Oscar Pistorius : une liberté très surveillée

Oscar Pistorius lors d\'une audience au tribunal de Pretoria (Afrique du Sud), le 20 février 2013.
Oscar Pistorius lors d'une audience au tribunal de Pretoria (Afrique du Sud), le 20 février 2013. (SIPHIWE SIBEKO / REUTERS)

L'athlète sud-africain, accusé du meurtre de sa petite amie et libéré sous caution vendredi, doit faire face aux déclarations de la famille de la victime et à la curiosité de la presse.

Libéré sous caution vendredi 22 février, Oscar Pistorius ne peut prétendre au répit. Accusé du meurtre de sa petite amie, il doit faire face aux déclarations des la famille de Reeva Steenkamp et à l'effervescence médiatique qui entoure l'affaire en Afrique du Sud.

L'athlète handisport est accusé d'avoir tiré quatre balles de 9 mm sur sa petite amie dans sa maison de Pretoria aux premières heures du 14 février. Oscar Pistorius, qui s'est entouré d'une équipe d'avocats et de communicants, plaide l'accident. Il affirme avoir pris Reeva pour un cambrioleur caché dans les toilettes. Le parquet pense au contraire qu'il y a eu préméditation, évoquant notamment une violente dispute entre les deux amants juste avant le drame.

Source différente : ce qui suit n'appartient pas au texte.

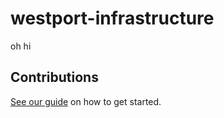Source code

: # westport-infrastructure

oh hi

## Contributions

[See our guide](contributing.md) on how to get started.
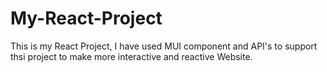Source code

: # My-React-Project
This is my React Project, I have used MUI component and API's to support thsi project to make more interactive and reactive Website.

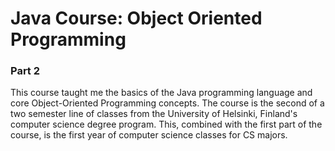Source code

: <head>
  <link rel="stylesheet" href="https://stackpath.bootstrapcdn.com/bootstrap/4.3.1/css/bootstrap.min.css" integrity="sha384-ggOyR0iXCbMQv3Xipma34MD+dH/1fQ784/j6cY/iJTQUOhcWr7x9JvoRxT2MZw1T" crossorigin="anonymous">
  </head>
  
  <body>
  <h1> Java Course: Object Oriented Programming</h1>
  <h3> Part 2 </h3>
      <p> This course taught me the basics of the Java programming language and core Object-Oriented Programming concepts. The course is the second of a two semester line of classes from the University of Helsinki, Finland's computer science degree program. This, combined with the first part of the course, is the first year of computer science classes for CS majors.</p>
    </div> 
  </div>
  </div> 
  </body>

Le père de la victime : Pistorius "va souffrir" de ses actes

Barry Steenkamp, le père de Reeva Steenkamp, a exprimé dans une interview au quotidien en afrikaans Beeld la douleur de sa famille. "Nous sommes confiants", a-t-il déclaré, disant d'Oscar Pistorius :  "Sa richesse et la qualité de son équipe juridique n'ont pas d'importance. Il aura du mal à vivre en paix avec sa conscience s'il laisse son équipe juridique mentir pour lui."

"Il n'y a que deux personnes qui savent réellement ce qui s'est passé, Oscar Pistorius et le Seigneur", a-t-il dit. "S'il dit la vérité, je lui pardonnerai un jour. (...) Si ça ne s'est pas passé comme il le décrit, il devrait souffrir."

La famille Pistorius a envoyé des fleurs et une carte aux Steenkamp, mais cette démarche a été accueillie avec amertume par la mère de la victime. "Ça veut dire quoi? Rien", a regretté June Steenkamp.

Un week-end en famille coupé des médias, ou presque

Le champion handisport a de son côté tenté de passer un week-end au calme dans sa famille. "Je voudrais qu'Oscar puisse se ressaisir, et avoir un jour normal. Nous allons essayer de tout éteindre et de n'avoir aucun contact avec aucun média, et nous allons juste prendre un jour de récupération", a déclaré samedi Arnold Pistorius, oncle d'Oscar Pistorius et porte-parole de la famille de l'athlète.

Un message envoyé sur Twitter a cependant semblé rompre ce calme : posté samedi sur le compte de Carl Pistorius, frère de l'athlète, il disait "Merci à chaque personne qui prie pour les deux familles, Osca." Mais il a été aussitôt retiré, la famille démentant l'envoi et évoquant un piratage.

Un retour à l'entraînement déjà envisagé

Oscar Pistorius, qui n'a pas le droit d'aller chez lui, aurait élu provisoirement domicile chez son oncle, dans un quartier cossu de Pretoria, selon la presse sud-africaine. Son coach Ampie Louw avait déclaré vendredi qu'il pensait que Pistorius pourrait reprendre les entraînement dès lundi.

Il aura à nouveau rendez-vous avec la justice le 4 juin pour une audience au cours de laquelle devrait être fixée la date de son procès pour meurtre. Les conditions de sa libération sous caution interdisent cependant à l'athlète de quitter l'Afrique du Sud, ce qui l'empêche de s'aligner dans des compétitions à l'étranger.